### PROVIDED TEXT ###
Re: [v8 0/4] cgroup-aware OOM killer

From: Roman Gushchin
Date: Thu Sep 14 2017 - 12:06:27 EST


On Thu, Sep 14, 2017 at 03:40:14PM +0200, Michal Hocko wrote:
> On Wed 13-09-17 14:56:07, Roman Gushchin wrote:
> > On Wed, Sep 13, 2017 at 02:29:14PM +0200, Michal Hocko wrote:
> [...]
> > > I strongly believe that comparing only leaf memcgs
> > > is more straightforward and it doesn't lead to unexpected results as
> > > mentioned before (kill a small memcg which is a part of the larger
> > > sub-hierarchy).
> >
> > One of two main goals of this patchset is to introduce cgroup-level
> > fairness: bigger cgroups should be affected more than smaller,
> > despite the size of tasks inside. I believe the same principle
> > should be used for cgroups.
>
> Yes bigger cgroups should be preferred but I fail to see why bigger
> hierarchies should be considered as well if they are not kill-all. And
> whether non-leaf memcgs should allow kill-all is not entirely clear to
> me. What would be the usecase?

We definitely want to support kill-all for non-leaf cgroups.
A workload can consist of several cgroups and we want to clean up
the whole thing on OOM. I don't see any reasons to limit
this functionality to leaf cgroups only.

Hierarchies are memory consumers, we do account their usage,
we do apply limits and guarantees for the hierarchies. The same is
with OOM victim selection: we are reclaiming memory from the
biggest consumer. Kill-all knob only defines the way _how_ we do that:
by killing one or all processes.

Just for example, we might want to take memory.low into account at
some point: prefer cgroups which are above their guarantees, avoid
killing those who fit. It would be hard if we're comparing cgroups
from different hierarchies. The same will be with introducing
oom_priorities, which is much more required functionality.
###
» **WHAT NEEDS TO BE DONE**: Pick up the mailing-list reply on the cgroup-aware OOM killer after its final sentence and keep writing it.
### DATA EXCERPT ###
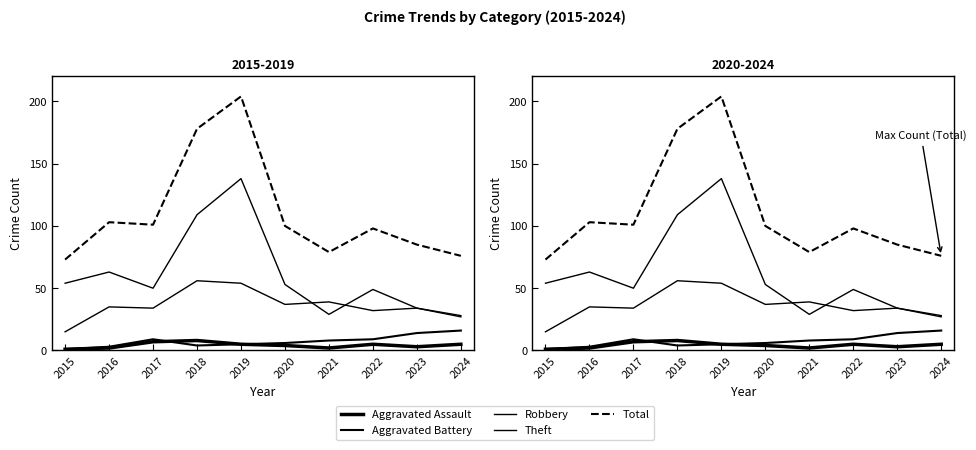

True or false: Aggravated Battery and Aggravated Assault cross at least once.

True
###
» **REPLY**:
> Consider that it might be not your choice (as a user) how deep is your
> leaf memcg. I can already see how people complain that their memcg has
> been killed just because it was one level deeper in the hierarchy...

The kill-all functionality is enforced by parent, and it seems to be
following the overall memcg design. The parent cgroup enforces memory
limit, memory low limit, etc.

I don't know why OOM control should be different.

>
> I would really start simple and only allow kill-all on leaf memcgs and
> only compare leaf memcgs & root. If we ever need to kill whole
> hierarchies then allow kill-all on intermediate memcgs as well and then
> consider cumulative consumptions only on those that have kill-all
> enabled.

This sounds hacky to me: the whole thing is depending on cgroup v2 and
is additionally explicitly opt-in.

Why do we need to introduce such incomplete functionality first,
and then suffer trying to extend it and provide backward compatibility?

Also, I think we should compare root cgroup with top-level cgroups,
rather than leaf cgroups. A process in the root cgroup is definitely
system-level entity, and we should compare it with other top-level
entities (other containerized workloads), rather then some random
leaf cgroup deep inside the tree. If we decided, that we're not comparing
random tasks from different cgroups, why should we do this for leaf
cgroups? Is sounds like making only one step towards right direction,
while we can do more.

>
> Or do I miss any reasonable usecase that would suffer from such a
> semantic?

Kill-all for sub-trees is definitely required.
Enforcing oom_priorities for sub-trees is something that I would expect
very useful too. Comparing leaf cgroups system-wide instead of processes
doesn't sound good for me, we're lacking hierarchical fairness, which
was one of two goals of this patchset.

Thanks!